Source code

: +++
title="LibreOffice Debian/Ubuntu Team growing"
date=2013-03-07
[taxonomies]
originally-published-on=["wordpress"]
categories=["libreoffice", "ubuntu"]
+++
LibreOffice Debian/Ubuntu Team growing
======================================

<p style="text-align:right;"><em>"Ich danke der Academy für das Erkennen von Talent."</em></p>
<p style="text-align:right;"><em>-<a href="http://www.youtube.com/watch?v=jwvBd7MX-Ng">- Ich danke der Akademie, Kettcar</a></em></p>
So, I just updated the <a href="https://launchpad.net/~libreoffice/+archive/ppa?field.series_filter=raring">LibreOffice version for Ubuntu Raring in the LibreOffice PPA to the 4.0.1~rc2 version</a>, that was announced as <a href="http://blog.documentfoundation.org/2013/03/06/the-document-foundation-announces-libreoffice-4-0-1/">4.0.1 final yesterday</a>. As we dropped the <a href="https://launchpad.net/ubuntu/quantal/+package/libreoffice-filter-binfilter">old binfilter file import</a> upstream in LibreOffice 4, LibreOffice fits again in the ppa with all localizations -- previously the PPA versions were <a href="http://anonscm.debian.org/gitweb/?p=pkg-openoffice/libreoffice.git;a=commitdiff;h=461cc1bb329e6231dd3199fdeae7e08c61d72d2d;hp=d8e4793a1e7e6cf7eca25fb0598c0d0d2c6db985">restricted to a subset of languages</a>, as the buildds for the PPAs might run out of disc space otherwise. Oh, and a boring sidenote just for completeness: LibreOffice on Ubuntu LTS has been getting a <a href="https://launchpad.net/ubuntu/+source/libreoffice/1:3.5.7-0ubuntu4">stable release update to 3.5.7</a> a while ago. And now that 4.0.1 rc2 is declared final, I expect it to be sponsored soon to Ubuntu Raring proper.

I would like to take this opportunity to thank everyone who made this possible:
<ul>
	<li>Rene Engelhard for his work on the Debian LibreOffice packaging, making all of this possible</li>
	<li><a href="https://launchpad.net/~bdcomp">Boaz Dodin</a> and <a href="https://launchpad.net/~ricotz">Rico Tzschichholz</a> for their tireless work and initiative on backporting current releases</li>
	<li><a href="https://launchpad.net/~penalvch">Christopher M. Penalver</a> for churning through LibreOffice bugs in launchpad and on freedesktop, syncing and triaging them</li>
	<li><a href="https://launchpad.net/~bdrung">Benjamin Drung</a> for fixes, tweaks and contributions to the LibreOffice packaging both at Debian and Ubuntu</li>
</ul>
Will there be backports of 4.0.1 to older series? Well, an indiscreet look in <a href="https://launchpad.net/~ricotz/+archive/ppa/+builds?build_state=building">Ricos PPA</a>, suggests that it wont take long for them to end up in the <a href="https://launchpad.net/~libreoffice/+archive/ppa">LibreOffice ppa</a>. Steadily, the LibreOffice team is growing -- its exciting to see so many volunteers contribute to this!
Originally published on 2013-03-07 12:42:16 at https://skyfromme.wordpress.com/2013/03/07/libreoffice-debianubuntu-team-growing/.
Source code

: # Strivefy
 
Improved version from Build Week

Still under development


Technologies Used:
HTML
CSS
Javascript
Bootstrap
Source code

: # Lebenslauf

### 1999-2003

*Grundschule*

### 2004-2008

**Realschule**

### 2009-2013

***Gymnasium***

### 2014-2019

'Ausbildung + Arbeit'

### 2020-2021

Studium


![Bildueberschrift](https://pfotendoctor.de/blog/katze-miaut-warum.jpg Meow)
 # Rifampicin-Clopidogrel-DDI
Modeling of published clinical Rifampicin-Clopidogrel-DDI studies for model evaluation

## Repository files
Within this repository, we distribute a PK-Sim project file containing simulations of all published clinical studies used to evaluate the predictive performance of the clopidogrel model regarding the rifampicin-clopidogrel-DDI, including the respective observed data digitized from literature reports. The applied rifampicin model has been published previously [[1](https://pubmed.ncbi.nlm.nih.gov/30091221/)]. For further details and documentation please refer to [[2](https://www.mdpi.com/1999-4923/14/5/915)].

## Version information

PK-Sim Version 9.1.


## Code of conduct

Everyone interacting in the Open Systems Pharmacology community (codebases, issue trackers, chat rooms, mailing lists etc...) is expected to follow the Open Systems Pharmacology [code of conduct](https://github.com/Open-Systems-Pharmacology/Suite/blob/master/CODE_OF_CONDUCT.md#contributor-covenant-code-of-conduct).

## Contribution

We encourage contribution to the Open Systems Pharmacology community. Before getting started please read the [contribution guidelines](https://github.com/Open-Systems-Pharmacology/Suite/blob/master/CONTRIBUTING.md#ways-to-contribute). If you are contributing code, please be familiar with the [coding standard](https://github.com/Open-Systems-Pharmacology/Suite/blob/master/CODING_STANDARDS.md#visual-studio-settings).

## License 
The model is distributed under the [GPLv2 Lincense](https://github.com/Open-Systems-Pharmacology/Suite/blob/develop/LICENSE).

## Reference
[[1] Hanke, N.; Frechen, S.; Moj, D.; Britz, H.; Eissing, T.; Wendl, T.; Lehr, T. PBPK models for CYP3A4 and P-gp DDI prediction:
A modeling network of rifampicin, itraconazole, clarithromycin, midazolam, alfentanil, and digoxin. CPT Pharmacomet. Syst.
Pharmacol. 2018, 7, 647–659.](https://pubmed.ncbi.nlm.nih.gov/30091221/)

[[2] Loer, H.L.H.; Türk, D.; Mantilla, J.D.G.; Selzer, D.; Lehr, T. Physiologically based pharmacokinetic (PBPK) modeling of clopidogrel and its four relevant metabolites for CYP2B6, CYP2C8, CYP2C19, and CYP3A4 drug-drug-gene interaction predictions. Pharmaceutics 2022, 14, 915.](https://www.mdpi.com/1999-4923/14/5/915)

-.-.-

WHAT THE TASK ASKS
Repeat the material in full, exactly as it reads.

SOLUTION FOR THIS TASK
Source code

: +++
title="LibreOffice Debian/Ubuntu Team growing"
date=2013-03-07
[taxonomies]
originally-published-on=["wordpress"]
categories=["libreoffice", "ubuntu"]
+++
LibreOffice Debian/Ubuntu Team growing
======================================

<p style="text-align:right;"><em>"Ich danke der Academy für das Erkennen von Talent."</em></p>
<p style="text-align:right;"><em>-<a href="http://www.youtube.com/watch?v=jwvBd7MX-Ng">- Ich danke der Akademie, Kettcar</a></em></p>
So, I just updated the <a href="https://launchpad.net/~libreoffice/+archive/ppa?field.series_filter=raring">LibreOffice version for Ubuntu Raring in the LibreOffice PPA to the 4.0.1~rc2 version</a>, that was announced as <a href="http://blog.documentfoundation.org/2013/03/06/the-document-foundation-announces-libreoffice-4-0-1/">4.0.1 final yesterday</a>. As we dropped the <a href="https://launchpad.net/ubuntu/quantal/+package/libreoffice-filter-binfilter">old binfilter file import</a> upstream in LibreOffice 4, LibreOffice fits again in the ppa with all localizations -- previously the PPA versions were <a href="http://anonscm.debian.org/gitweb/?p=pkg-openoffice/libreoffice.git;a=commitdiff;h=461cc1bb329e6231dd3199fdeae7e08c61d72d2d;hp=d8e4793a1e7e6cf7eca25fb0598c0d0d2c6db985">restricted to a subset of languages</a>, as the buildds for the PPAs might run out of disc space otherwise. Oh, and a boring sidenote just for completeness: LibreOffice on Ubuntu LTS has been getting a <a href="https://launchpad.net/ubuntu/+source/libreoffice/1:3.5.7-0ubuntu4">stable release update to 3.5.7</a> a while ago. And now that 4.0.1 rc2 is declared final, I expect it to be sponsored soon to Ubuntu Raring proper.

I would like to take this opportunity to thank everyone who made this possible:
<ul>
	<li>Rene Engelhard for his work on the Debian LibreOffice packaging, making all of this possible</li>
	<li><a href="https://launchpad.net/~bdcomp">Boaz Dodin</a> and <a href="https://launchpad.net/~ricotz">Rico Tzschichholz</a> for their tireless work and initiative on backporting current releases</li>
	<li><a href="https://launchpad.net/~penalvch">Christopher M. Penalver</a> for churning through LibreOffice bugs in launchpad and on freedesktop, syncing and triaging them</li>
	<li><a href="https://launchpad.net/~bdrung">Benjamin Drung</a> for fixes, tweaks and contributions to the LibreOffice packaging both at Debian and Ubuntu</li>
</ul>
Will there be backports of 4.0.1 to older series? Well, an indiscreet look in <a href="https://launchpad.net/~ricotz/+archive/ppa/+builds?build_state=building">Ricos PPA</a>, suggests that it wont take long for them to end up in the <a href="https://launchpad.net/~libreoffice/+archive/ppa">LibreOffice ppa</a>. Steadily, the LibreOffice team is growing -- its exciting to see so many volunteers contribute to this!
Originally published on 2013-03-07 12:42:16 at https://skyfromme.wordpress.com/2013/03/07/libreoffice-debianubuntu-team-growing/.
Source code

: # Strivefy
 
Improved version from Build Week

Still under development


Technologies Used:
HTML
CSS
Javascript
Bootstrap
Source code

: # Lebenslauf

### 1999-2003

*Grundschule*

### 2004-2008

**Realschule**

### 2009-2013

***Gymnasium***

### 2014-2019

'Ausbildung + Arbeit'

### 2020-2021

Studium


![Bildueberschrift](https://pfotendoctor.de/blog/katze-miaut-warum.jpg Meow)
 # Rifampicin-Clopidogrel-DDI
Modeling of published clinical Rifampicin-Clopidogrel-DDI studies for model evaluation

## Repository files
Within this repository, we distribute a PK-Sim project file containing simulations of all published clinical studies used to evaluate the predictive performance of the clopidogrel model regarding the rifampicin-clopidogrel-DDI, including the respective observed data digitized from literature reports. The applied rifampicin model has been published previously [[1](https://pubmed.ncbi.nlm.nih.gov/30091221/)]. For further details and documentation please refer to [[2](https://www.mdpi.com/1999-4923/14/5/915)].

## Version information

PK-Sim Version 9.1.


## Code of conduct

Everyone interacting in the Open Systems Pharmacology community (codebases, issue trackers, chat rooms, mailing lists etc...) is expected to follow the Open Systems Pharmacology [code of conduct](https://github.com/Open-Systems-Pharmacology/Suite/blob/master/CODE_OF_CONDUCT.md#contributor-covenant-code-of-conduct).

## Contribution

We encourage contribution to the Open Systems Pharmacology community. Before getting started please read the [contribution guidelines](https://github.com/Open-Systems-Pharmacology/Suite/blob/master/CONTRIBUTING.md#ways-to-contribute). If you are contributing code, please be familiar with the [coding standard](https://github.com/Open-Systems-Pharmacology/Suite/blob/master/CODING_STANDARDS.md#visual-studio-settings).

## License 
The model is distributed under the [GPLv2 Lincense](https://github.com/Open-Systems-Pharmacology/Suite/blob/develop/LICENSE).

## Reference
[[1] Hanke, N.; Frechen, S.; Moj, D.; Britz, H.; Eissing, T.; Wendl, T.; Lehr, T. PBPK models for CYP3A4 and P-gp DDI prediction:
A modeling network of rifampicin, itraconazole, clarithromycin, midazolam, alfentanil, and digoxin. CPT Pharmacomet. Syst.
Pharmacol. 2018, 7, 647–659.](https://pubmed.ncbi.nlm.nih.gov/30091221/)

[[2] Loer, H.L.H.; Türk, D.; Mantilla, J.D.G.; Selzer, D.; Lehr, T. Physiologically based pharmacokinetic (PBPK) modeling of clopidogrel and its four relevant metabolites for CYP2B6, CYP2C8, CYP2C19, and CYP3A4 drug-drug-gene interaction predictions. Pharmaceutics 2022, 14, 915.](https://www.mdpi.com/1999-4923/14/5/915)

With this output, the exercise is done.